B3) Blijkbaar is de afwijkende bal meeverhuisd van rechterarm naar de linkerarm. We weten dus dat de afwijkende bal lichter was dan de anderen (immers de balans sloeg tijdens weging 1 naar links door). Maak de balans leeg en neem de drie ballen die verhuisd zijn van rechts naar links. Ga nu verder als in A2).

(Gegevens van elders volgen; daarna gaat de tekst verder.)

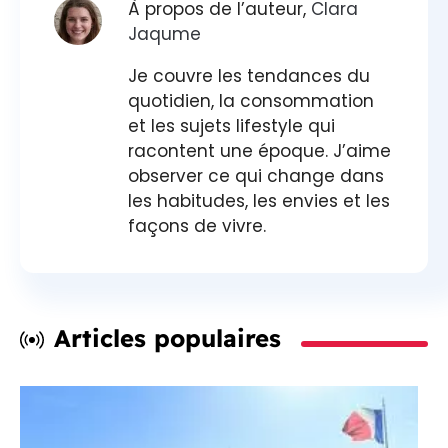
À propos de l’auteur,
Clara
Jaqume
Je couvre les tendances du
quotidien, la consommation
et les sujets lifestyle qui
racontent une époque. J’aime
observer ce qui change dans
les habitudes, les envies et les
façons de vivre.
Articles populaires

C) Dit is geheel analoog aan B.

Raadsel 2

Dit is een beetje een flauw raadsel, men kan niet met door alleen te kijken welke lampen aan en uit zijn weten welke schakelaar bij welke lamp hoort in het geval van drie lampen. Wel kun je erachter komen door gebruik te maken van een andere eigenschap van een brandende gloeilamp: deze wordt warm. Door nu twee schakelaars in de aanstand te zetten en na een minuut een van deze in de uit stand te zetten kom je erachter.
Ga snel naar de andere ruimte, 1 lamp brandt, 1 lamp is warm en brandt niet en de derde lamp is koud en brandt niet.......

Raadsel 3

Een hersenkraker vond ik zelf (= Camiel).
Dit is een raadsel waarbij je goed moet begrijpen wat zwijgen betekent; in dit geval ligt de oplossing juist in het aantal keer dat er gezwegen werd (zwijgen is goud....).
Na 1 keer vragen steekt geen kabouter zijn vinger op. Dit betekent dat er dus minstens 2 gele mutsen zijn want was er 1 gele muts dan zagen 24 kabouters deze en zag 1 kabouter alleen rode mutsen en wist dus dat hij een gele op had (zie opmerking: minstens 1 van elke kleur).

Na de tweede keer vragen steekt weer geen kabouter zijn hand op. Dit betekent dat er minstens 3 gele mutsen zijn; immers als er twee gele mutsen waren staken er twee kabouters hun hand op en wel degenen die 1 gele muts zagen. Deze beiden zijn slim en hadden onthouden dat er na de eerste vragenronde niemand zijn hand op stak en dat er dus minstens 2 gele mutsen waren. Na de derde vragenronde staken er een aantal kabouters hun hand op, dit zijn er dus 3 en wel degenen die 2 gele mutsen zien......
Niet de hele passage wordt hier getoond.